152. L’exercice des recours cambiaires est normalement ouvert au porteur légitime, qui a régulièrement dressé protêt quand cela est nécessaire, si le tiré refuse de payer la lettre de change qui lui est présentée à l’échéance. Il peut alors, en vertu de la solidarité cambiaire instituée par l’article 124 du règlement CEMAC, poursuivre l’exécution contre l’un quelconque des signataires du titre.
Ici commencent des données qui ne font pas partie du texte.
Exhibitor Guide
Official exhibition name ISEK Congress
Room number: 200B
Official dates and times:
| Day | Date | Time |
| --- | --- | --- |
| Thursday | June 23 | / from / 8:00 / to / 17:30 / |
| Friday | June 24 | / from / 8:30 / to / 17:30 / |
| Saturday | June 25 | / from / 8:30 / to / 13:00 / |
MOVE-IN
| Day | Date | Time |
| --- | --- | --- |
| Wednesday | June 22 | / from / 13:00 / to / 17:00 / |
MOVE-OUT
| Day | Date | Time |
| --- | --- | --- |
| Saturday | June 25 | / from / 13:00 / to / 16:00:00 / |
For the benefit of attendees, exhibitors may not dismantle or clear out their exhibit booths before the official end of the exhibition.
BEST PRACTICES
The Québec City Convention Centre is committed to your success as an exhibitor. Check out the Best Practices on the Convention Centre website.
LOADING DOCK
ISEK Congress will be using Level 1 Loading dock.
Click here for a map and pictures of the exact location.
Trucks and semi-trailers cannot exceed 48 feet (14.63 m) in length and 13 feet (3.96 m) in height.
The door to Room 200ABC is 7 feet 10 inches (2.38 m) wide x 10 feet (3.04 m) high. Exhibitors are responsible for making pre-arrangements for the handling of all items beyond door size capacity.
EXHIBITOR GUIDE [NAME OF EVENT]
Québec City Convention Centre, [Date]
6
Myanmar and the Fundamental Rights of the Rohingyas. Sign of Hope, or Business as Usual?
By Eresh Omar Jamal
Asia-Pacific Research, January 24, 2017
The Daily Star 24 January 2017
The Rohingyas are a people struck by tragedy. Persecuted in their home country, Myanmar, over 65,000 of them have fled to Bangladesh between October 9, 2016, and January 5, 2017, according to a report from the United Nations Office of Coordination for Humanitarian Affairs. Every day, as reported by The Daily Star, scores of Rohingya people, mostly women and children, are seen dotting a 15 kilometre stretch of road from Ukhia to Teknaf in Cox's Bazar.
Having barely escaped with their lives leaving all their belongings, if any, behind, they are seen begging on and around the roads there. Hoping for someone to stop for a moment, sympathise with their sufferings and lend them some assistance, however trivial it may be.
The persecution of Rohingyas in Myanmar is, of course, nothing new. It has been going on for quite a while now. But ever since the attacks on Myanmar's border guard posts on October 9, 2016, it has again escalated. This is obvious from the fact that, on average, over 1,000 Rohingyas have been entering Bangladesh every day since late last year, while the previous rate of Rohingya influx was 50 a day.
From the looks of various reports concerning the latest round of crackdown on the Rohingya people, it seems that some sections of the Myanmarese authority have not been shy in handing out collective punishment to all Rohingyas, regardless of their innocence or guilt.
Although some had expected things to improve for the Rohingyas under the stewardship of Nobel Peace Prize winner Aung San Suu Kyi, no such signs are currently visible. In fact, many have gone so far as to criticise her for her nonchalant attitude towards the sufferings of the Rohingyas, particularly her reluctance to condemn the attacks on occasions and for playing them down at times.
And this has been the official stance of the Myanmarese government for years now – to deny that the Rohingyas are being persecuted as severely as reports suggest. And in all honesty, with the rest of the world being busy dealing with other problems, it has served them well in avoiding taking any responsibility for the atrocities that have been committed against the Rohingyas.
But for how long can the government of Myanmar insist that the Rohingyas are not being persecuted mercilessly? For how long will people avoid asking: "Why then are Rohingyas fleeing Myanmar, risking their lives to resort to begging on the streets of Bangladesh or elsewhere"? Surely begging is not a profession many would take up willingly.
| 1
Exceptionnellement, les recours cambiaires sont également ouverts au porteur avant l’échéance dans certaines hypothèses déjà évoquées plus haut 522. Mais hormis le fait qu’ils interviennent de façon anticipée, ces recours s’exercent selon les mêmes règles que ceux mis en œuvre à l’échéance 523. À ce propos, il convient d’abord de préciser les conditions auxquelles l’exercice de ces recours est subordonné (A) avant d’évoquer les modes d’action du porteur (B).
A. Les conditions d’exercice des recours cambiaires
153. L’exercice des recours cambiaires est subordonné à deux conditions essentielles toutes négatives. Il faut en effet qu’il y ait non seulement absence de négligence de la part du porteur (1), mais également absence de prescription desdits recours cambiaires (2).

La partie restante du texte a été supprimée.